After the Alberta Liberals introduced a private member’s bill that would secure a student’s right to start gay-straight alliance clubs, the governing Conservatives introduced one of their own.

CBC News reported on the recent tension surrounding the battle of the bills. According to the network, the Conservatives introduced Bill 10 on Monday in response to the Liberal’s own proposal. Procedural delays resulted in Liberal MLA Laurie Blakeman not having time to speak to her bill, which she had dedicated to her mother, a former principal.

Now, Bill 10 is expected to reach a second reading before Bill 202 ever sees the light of day.

While the Conservatives claim their bill will address the key issues at hand, questions remain of exactly what is being accomplished.

The Alberta NDP says Bill 10 simply maintains the “status quo” and ensures that school boards can continue banning gay-straight alliances.

“Neither the NDP or Alberta’s LGBTQ community consider a compromise on the fundamental human rights of the LGBTQ community a victory,” NDP Leader Rachel Notley said on Tuesday.

The Liberal’s Bill 202 would allow a gay-straight alliance at any school where a student requests one.

Bill 10 does not do that. Instead, school boards can block the creation of gay-straight alliances if they choose, and the bill creates an avenue for students to appeal that decision.

Bill 10 would also add sexual orientation to prohibited grounds for discrimination in the Alberta Bill of Rights.

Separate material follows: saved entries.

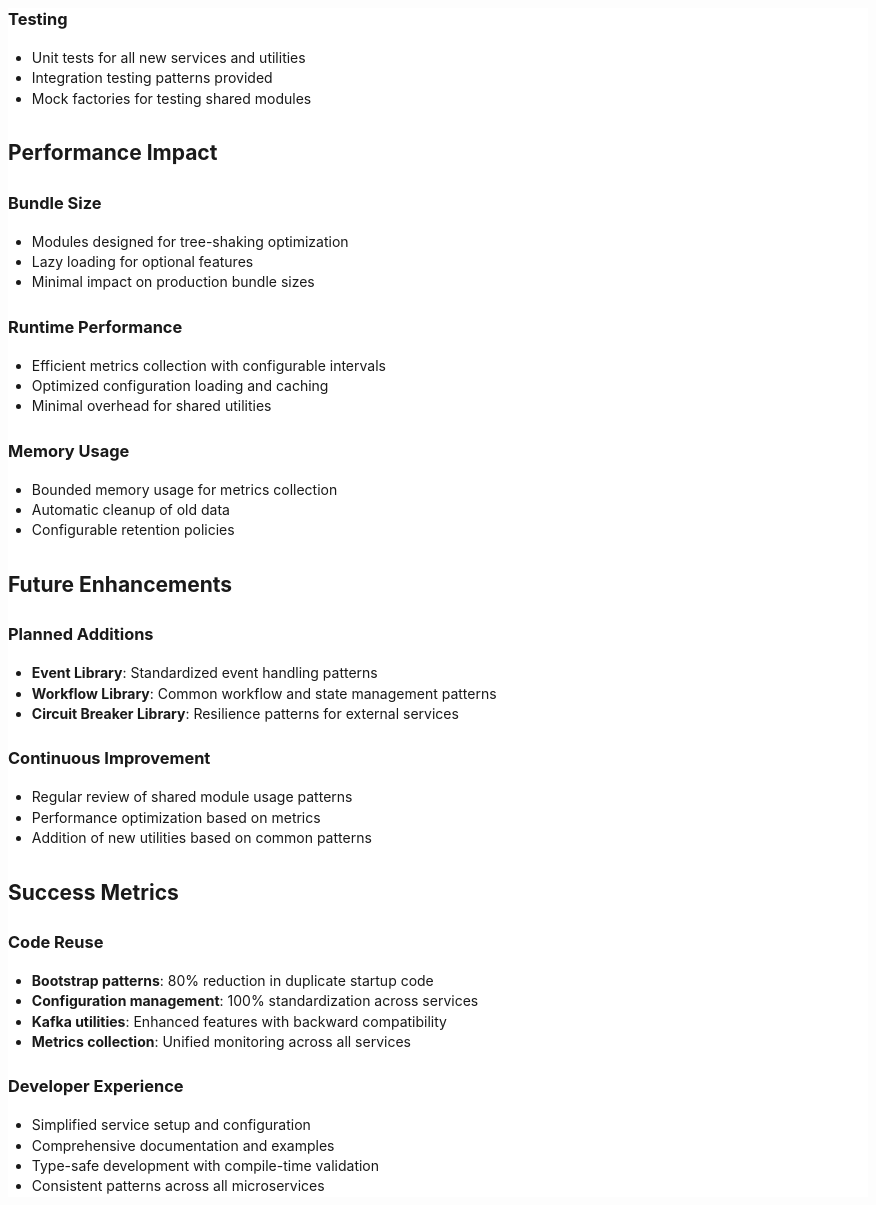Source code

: ### Testing
- Unit tests for all new services and utilities
- Integration testing patterns provided
- Mock factories for testing shared modules

## Performance Impact

### Bundle Size
- Modules designed for tree-shaking optimization
- Lazy loading for optional features
- Minimal impact on production bundle sizes

### Runtime Performance
- Efficient metrics collection with configurable intervals
- Optimized configuration loading and caching
- Minimal overhead for shared utilities

### Memory Usage
- Bounded memory usage for metrics collection
- Automatic cleanup of old data
- Configurable retention policies

## Future Enhancements

### Planned Additions
- **Event Library**: Standardized event handling patterns
- **Workflow Library**: Common workflow and state management patterns
- **Circuit Breaker Library**: Resilience patterns for external services

### Continuous Improvement
- Regular review of shared module usage patterns
- Performance optimization based on metrics
- Addition of new utilities based on common patterns

## Success Metrics

### Code Reuse
- **Bootstrap patterns**: 80% reduction in duplicate startup code
- **Configuration management**: 100% standardization across services
- **Kafka utilities**: Enhanced features with backward compatibility
- **Metrics collection**: Unified monitoring across all services

### Developer Experience
- Simplified service setup and configuration
- Comprehensive documentation and examples
- Type-safe development with compile-time validation
- Consistent patterns across all microservices
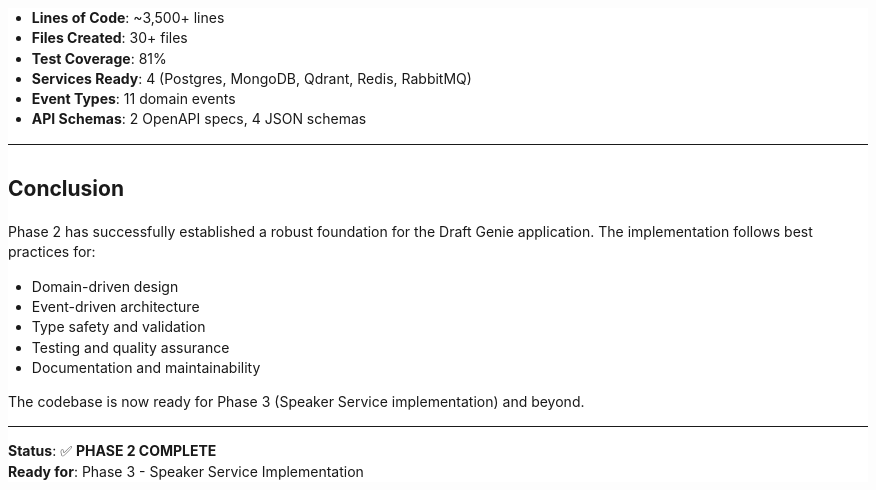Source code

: - **Lines of Code**: ~3,500+ lines
- **Files Created**: 30+ files
- **Test Coverage**: 81%
- **Services Ready**: 4 (Postgres, MongoDB, Qdrant, Redis, RabbitMQ)
- **Event Types**: 11 domain events
- **API Schemas**: 2 OpenAPI specs, 4 JSON schemas

---

## Conclusion

Phase 2 has successfully established a robust foundation for the Draft Genie application. The implementation follows best practices for:

- Domain-driven design
- Event-driven architecture
- Type safety and validation
- Testing and quality assurance
- Documentation and maintainability

The codebase is now ready for Phase 3 (Speaker Service implementation) and beyond.

---

**Status**: ✅ **PHASE 2 COMPLETE**  
**Ready for**: Phase 3 - Speaker Service Implementation

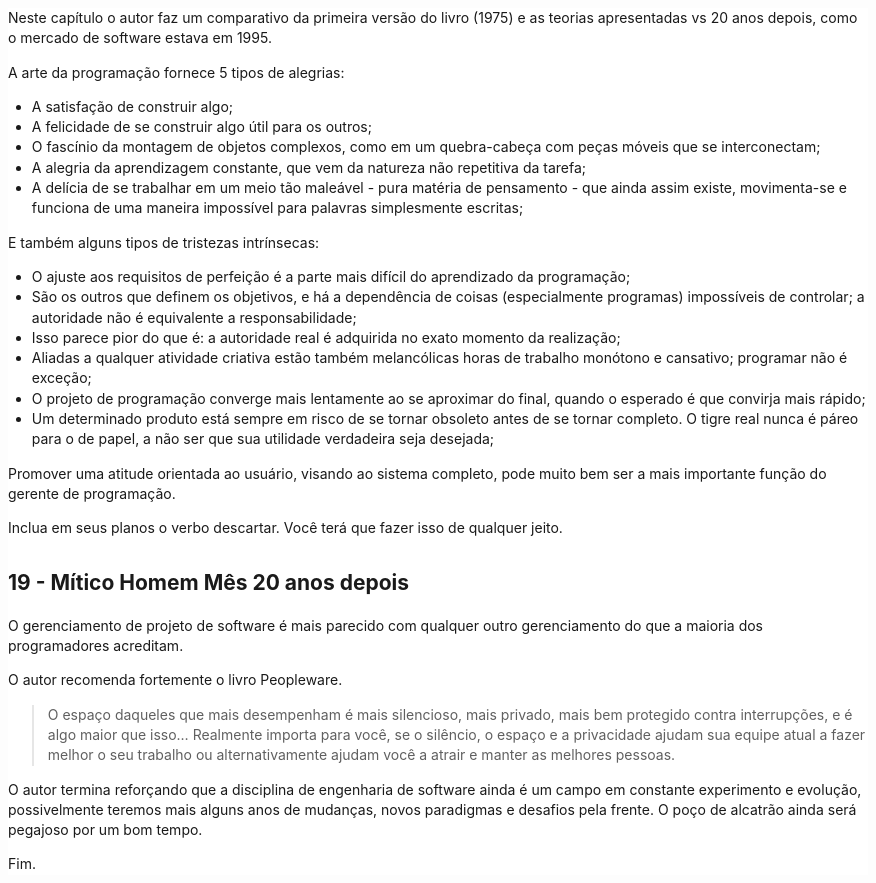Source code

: Neste capítulo o autor faz um comparativo da primeira versão do livro (1975) e as teorias apresentadas vs 20 anos depois, como o mercado de software estava em 1995.

A arte da programação fornece 5 tipos de alegrias:

- A satisfação de construir algo;
- A felicidade de se construir algo útil para os outros;
- O fascínio da montagem de objetos complexos, como em um quebra-cabeça com peças móveis que se interconectam;
- A alegria da aprendizagem constante, que vem da natureza não repetitiva da tarefa;
- A delícia de se trabalhar em um meio tão maleável - pura matéria de pensamento - que ainda assim existe, movimenta-se e funciona de uma maneira impossível para palavras simplesmente escritas;

E também alguns tipos de tristezas intrínsecas:

- O ajuste aos requisitos de perfeição é a parte mais difícil do aprendizado da programação;
- São os outros que definem os objetivos, e há a dependência de coisas (especialmente programas) impossíveis de controlar; a autoridade não é equivalente a responsabilidade;
- Isso parece pior do que é: a autoridade real é adquirida no exato momento da realização;
- Aliadas a qualquer atividade criativa estão também melancólicas horas de trabalho monótono e cansativo; programar não é exceção;
- O projeto de programação converge mais lentamente ao se aproximar do final, quando o esperado é que convirja mais rápido;
- Um determinado produto está sempre em risco de se tornar obsoleto antes de se tornar completo. O tigre real nunca é páreo para o de papel, a não ser que sua utilidade verdadeira seja desejada;

Promover uma atitude orientada ao usuário, visando ao sistema completo, pode muito bem ser a mais importante função do gerente de programação.

Inclua em seus planos o verbo descartar. Você terá que fazer isso de qualquer jeito.

## 19 - Mítico Homem Mês 20 anos depois

O gerenciamento de projeto de software é mais parecido com qualquer outro gerenciamento do que a maioria dos programadores acreditam.

O autor recomenda fortemente o livro Peopleware.

> O espaço daqueles que mais desempenham é mais silencioso, mais privado, mais bem protegido contra interrupções, e é algo maior que isso… Realmente importa para você, se o silêncio, o espaço e a privacidade ajudam sua equipe atual a fazer melhor o seu trabalho ou alternativamente ajudam você a atrair e manter as melhores pessoas.

O autor termina reforçando que a disciplina de engenharia de software ainda é um campo em constante experimento e evolução, possivelmente teremos mais alguns anos de mudanças, novos paradigmas e desafios pela frente. O poço de alcatrão ainda será pegajoso por um bom tempo.

Fim.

It would also eliminate Sec. 11-1 from the Alberta Human Rights Act – which is a clause that requires teachers to alert parents when matters of sexual orientation are discussed, and allows parents to remove their children from class.

But Ernst notes that it simply moves that clause to the Alberta Education Act, which results in no legal shift at all.

“It is a cunningly-crafted political bill that uses the issue to put a wedge in there for themselves,” Ernst said. “It continues with a long tradition in Alberta to build fences around Alberta human rights so that gay and lesbian people don’t enjoy the same rights to which everyone else is entitled.”

In his interview with Yahoo Canada News, Ernst said of the two bills, his civil liberties group strongly prefers Bill 202, though fixing inequality in the province would require more than that.

He said Sec. 11-1 of the Alberta Human Rights Act should be repealed entirely, as should Sec. 3, which too broadly infringes on the freedom of expression.

“A good government would focus on ensuring that everyone’s rights are respected and that no group has the right to restrict another group. And it would encourage respectful debate among all people at that school,” he said.